TASK TO COMPLETE
What lines below contain the word "hand"? Please pull each one out.

EXERCISE MATERIALS
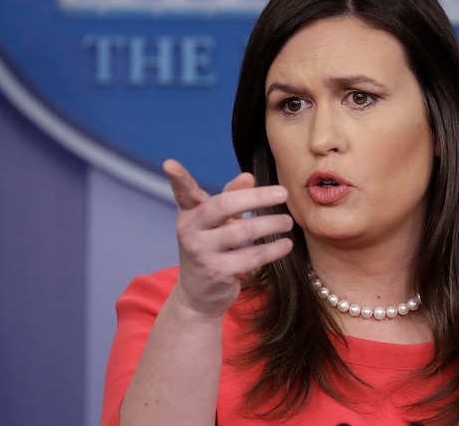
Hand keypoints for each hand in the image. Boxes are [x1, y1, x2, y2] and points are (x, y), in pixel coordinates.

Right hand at [163, 159, 293, 317]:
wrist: (199, 295)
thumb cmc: (211, 249)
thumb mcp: (217, 222)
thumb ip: (231, 197)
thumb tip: (248, 177)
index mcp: (190, 214)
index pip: (183, 192)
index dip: (177, 179)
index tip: (170, 164)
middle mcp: (190, 231)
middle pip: (223, 206)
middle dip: (256, 198)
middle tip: (283, 193)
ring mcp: (202, 252)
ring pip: (242, 232)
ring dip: (271, 225)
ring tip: (287, 222)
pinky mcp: (217, 272)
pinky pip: (251, 257)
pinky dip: (272, 249)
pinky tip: (286, 244)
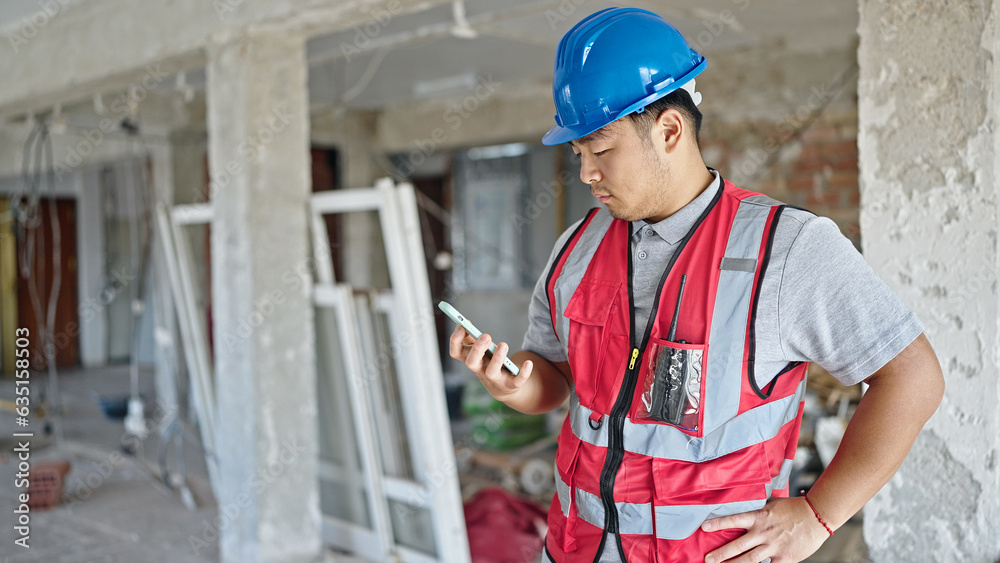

TASK OUTPUT
Hand keypoints for each hand in the image. Boxes are [x1, y1, x2, y2] and points are (x, y), in pixel coordinates.
Right hand at [163, 159, 293, 317]:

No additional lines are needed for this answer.